Lors d’un récent Conseil des ministres tenu à Kinshasa, le président Félix Tshisekedi a demandé à son gouvernement d’engager sans tarder la réforme de l’Inspection générale du travail. Objectif affiché : donner à cette institution, chargée de contrôler l’application des lois sociales, une autonomie administrative plus solide. Une annonce encore peu documentée à ce stade, mais qui mérite d’être suivie de près.

Une instruction présidentielle lors du Conseil des ministres
C’est au cours du 94e Conseil des ministres, réuni à Kinshasa, que le président Félix Tshisekedi aurait donné cette instruction à son gouvernement. Selon les informations disponibles à ce jour, le chef de l’État congolais souhaite que la Première ministre coordonne les travaux, avec le ministre de l’Emploi et du Travail en première ligne.
La formule rapportée serait la suivante : faire de la réforme de l’Inspection générale du travail « une priorité ». Il convient toutefois de rester prudent : cette annonce ne repose pour l’instant que sur une seule source, et certains détails de mise en œuvre — calendrier précis, moyens alloués, textes concernés — restent à préciser dans les prochains jours.

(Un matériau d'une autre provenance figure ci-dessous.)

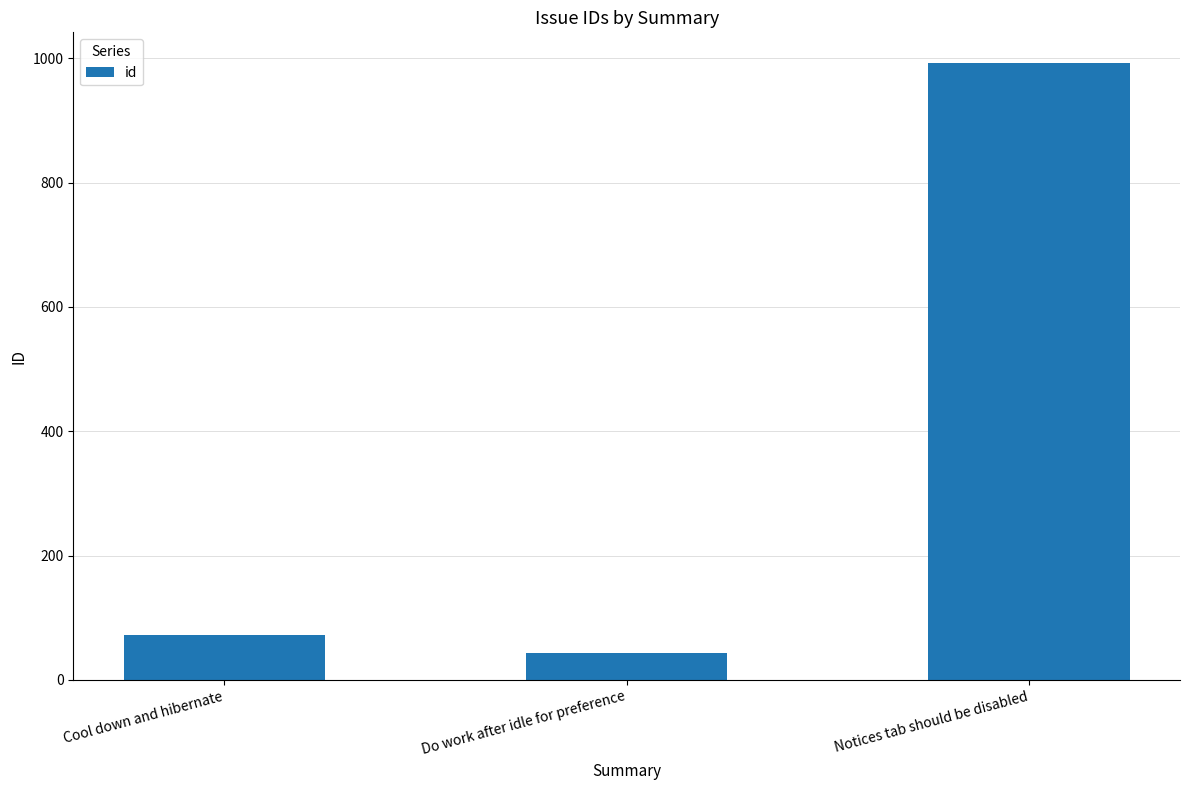

The chart shows a value of 992 at Notices tab should be disabled. True or false?

True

Qu’est-ce qu’une inspection générale du travail ?
Dans la plupart des pays d’Afrique centrale, l’Inspection générale du travail est l’organe qui veille, sur le terrain, au respect des lois sociales : conditions de travail, sécurité des employés, contrats, salaires. C’est elle qui peut, en théorie, se rendre dans une entreprise pour vérifier que les règles sont bien appliquées.
Renforcer son autonomie administrative, comme le demanderait le président congolais, signifierait concrètement lui donner davantage de marge de manœuvre pour agir sans dépendre étroitement d’autres structures de l’État. C’est un enjeu classique de gouvernance sociale, que plusieurs pays de la sous-région ont déjà tenté de moderniser, avec des résultats variables.
Un signal à confirmer dans les prochaines semaines
Cette instruction, si elle se confirme et se traduit par des actes concrets, pourrait avoir un impact direct sur la vie quotidienne des travailleurs congolais : meilleure application du droit du travail, contrôles plus fréquents, protection accrue face aux abus éventuels. Mais à ce stade, il s’agit d’une annonce politique, et non d’une réforme déjà mise en œuvre.
Le Kiosque suivra l’évolution de ce dossier, notamment la publication éventuelle de textes réglementaires ou de mesures budgétaires venant accompagner cette volonté affichée. Comme souvent en matière de réforme administrative, c’est la mise en œuvre, plus que l’annonce, qui déterminera la portée réelle de cette initiative.